(Beginning of Data)

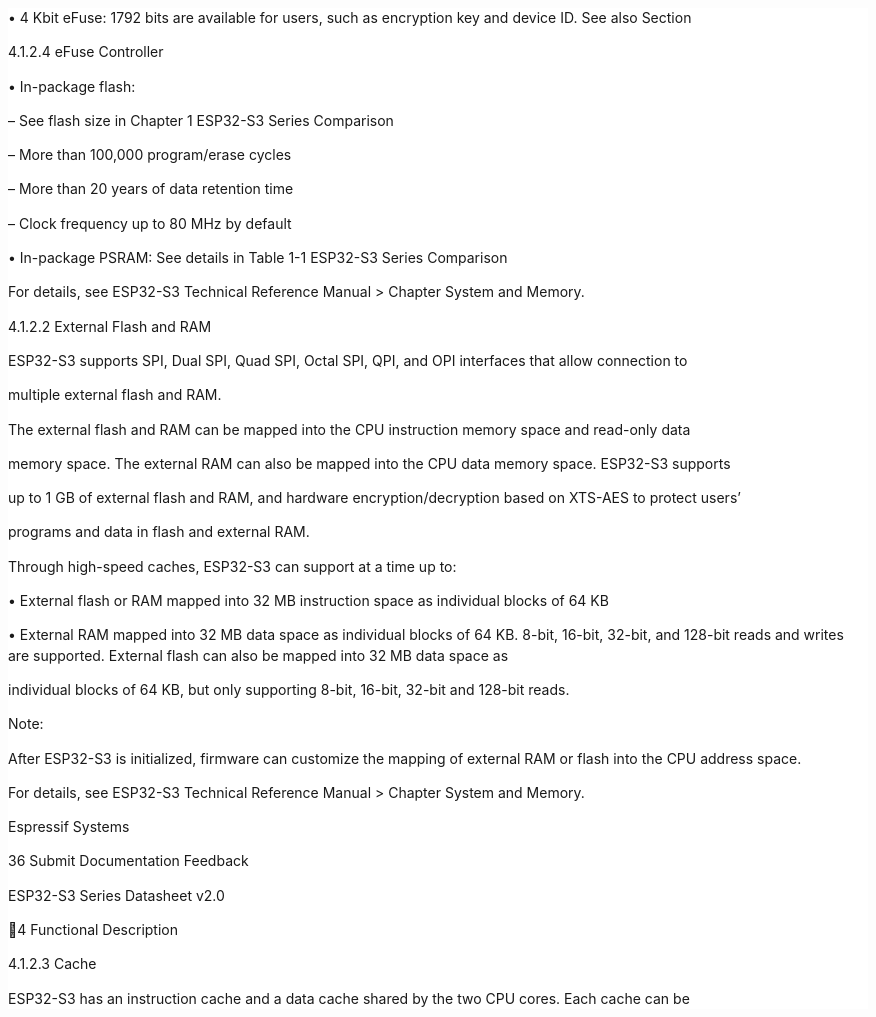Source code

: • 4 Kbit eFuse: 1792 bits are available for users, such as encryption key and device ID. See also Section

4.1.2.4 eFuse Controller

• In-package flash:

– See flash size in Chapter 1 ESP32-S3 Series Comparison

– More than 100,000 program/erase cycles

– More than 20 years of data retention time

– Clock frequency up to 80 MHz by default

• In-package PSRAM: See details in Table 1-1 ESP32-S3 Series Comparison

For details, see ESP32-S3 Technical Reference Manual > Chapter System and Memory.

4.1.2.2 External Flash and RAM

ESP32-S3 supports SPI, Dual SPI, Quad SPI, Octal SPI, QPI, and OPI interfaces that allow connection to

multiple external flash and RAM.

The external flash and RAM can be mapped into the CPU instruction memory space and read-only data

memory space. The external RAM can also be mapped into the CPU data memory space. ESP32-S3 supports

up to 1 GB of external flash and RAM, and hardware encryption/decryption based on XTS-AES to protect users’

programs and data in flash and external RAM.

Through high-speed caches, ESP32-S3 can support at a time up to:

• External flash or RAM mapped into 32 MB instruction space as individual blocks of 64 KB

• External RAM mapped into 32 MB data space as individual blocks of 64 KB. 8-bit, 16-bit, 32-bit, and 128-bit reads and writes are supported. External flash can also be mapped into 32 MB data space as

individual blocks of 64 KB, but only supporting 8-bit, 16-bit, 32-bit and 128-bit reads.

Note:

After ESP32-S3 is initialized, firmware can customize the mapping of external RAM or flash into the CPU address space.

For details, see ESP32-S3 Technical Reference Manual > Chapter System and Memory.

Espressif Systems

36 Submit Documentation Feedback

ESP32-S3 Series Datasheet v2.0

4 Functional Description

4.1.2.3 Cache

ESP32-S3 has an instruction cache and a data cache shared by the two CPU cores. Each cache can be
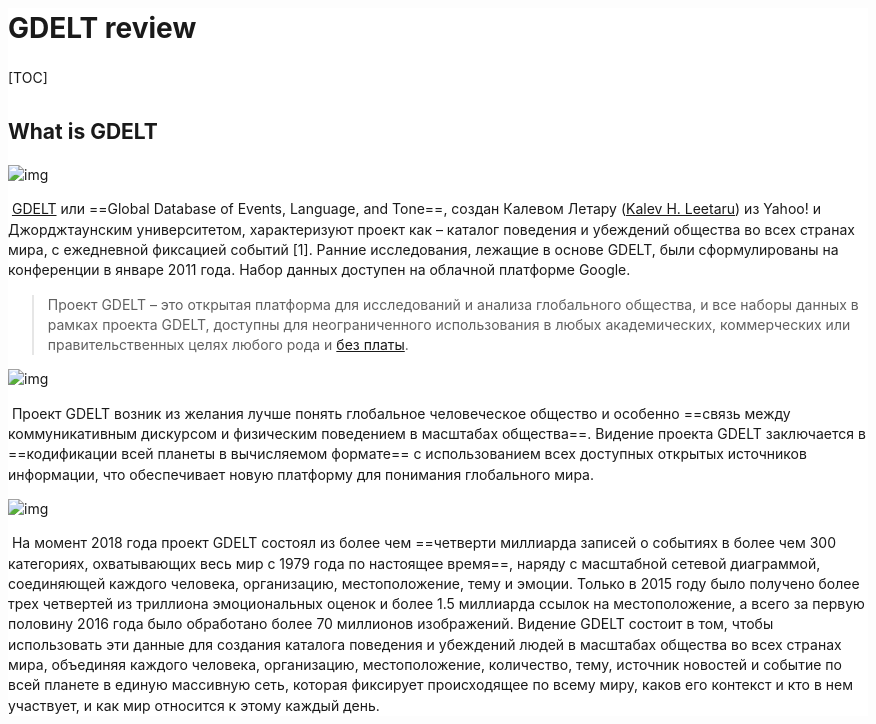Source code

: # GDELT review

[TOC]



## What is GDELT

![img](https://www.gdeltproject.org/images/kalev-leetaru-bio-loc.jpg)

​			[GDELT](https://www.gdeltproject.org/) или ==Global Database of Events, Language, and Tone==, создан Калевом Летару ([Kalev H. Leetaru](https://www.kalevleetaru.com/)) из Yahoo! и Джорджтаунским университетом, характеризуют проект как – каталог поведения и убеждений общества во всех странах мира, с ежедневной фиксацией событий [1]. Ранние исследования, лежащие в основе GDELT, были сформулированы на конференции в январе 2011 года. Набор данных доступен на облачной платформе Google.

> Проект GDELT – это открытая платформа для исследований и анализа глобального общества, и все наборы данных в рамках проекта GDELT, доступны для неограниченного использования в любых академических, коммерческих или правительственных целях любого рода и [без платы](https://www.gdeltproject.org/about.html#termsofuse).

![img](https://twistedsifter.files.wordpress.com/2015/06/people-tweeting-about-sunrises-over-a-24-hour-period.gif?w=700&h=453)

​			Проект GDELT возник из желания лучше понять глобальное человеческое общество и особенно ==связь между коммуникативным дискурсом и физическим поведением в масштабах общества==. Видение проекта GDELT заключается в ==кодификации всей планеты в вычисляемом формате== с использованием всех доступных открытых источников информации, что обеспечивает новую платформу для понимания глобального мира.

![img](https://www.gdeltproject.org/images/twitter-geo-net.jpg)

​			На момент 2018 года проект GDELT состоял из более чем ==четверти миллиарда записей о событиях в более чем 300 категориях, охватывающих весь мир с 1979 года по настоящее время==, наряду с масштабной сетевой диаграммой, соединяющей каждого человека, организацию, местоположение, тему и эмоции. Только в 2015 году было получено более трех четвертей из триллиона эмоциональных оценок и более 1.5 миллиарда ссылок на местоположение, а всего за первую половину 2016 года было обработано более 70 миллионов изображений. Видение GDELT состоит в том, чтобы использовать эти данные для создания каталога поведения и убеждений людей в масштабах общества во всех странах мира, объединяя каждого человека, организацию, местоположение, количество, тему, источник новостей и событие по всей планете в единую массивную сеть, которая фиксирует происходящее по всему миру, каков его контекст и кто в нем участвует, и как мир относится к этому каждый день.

(End of Data)

- _Exercise description_:
All lines above in which the word "eFuse" occurs should be identified and copied.

- _Solution_:
: • 4 Kbit eFuse: 1792 bits are available for users, such as encryption key and device ID. See also Section
4.1.2.4 eFuse Controller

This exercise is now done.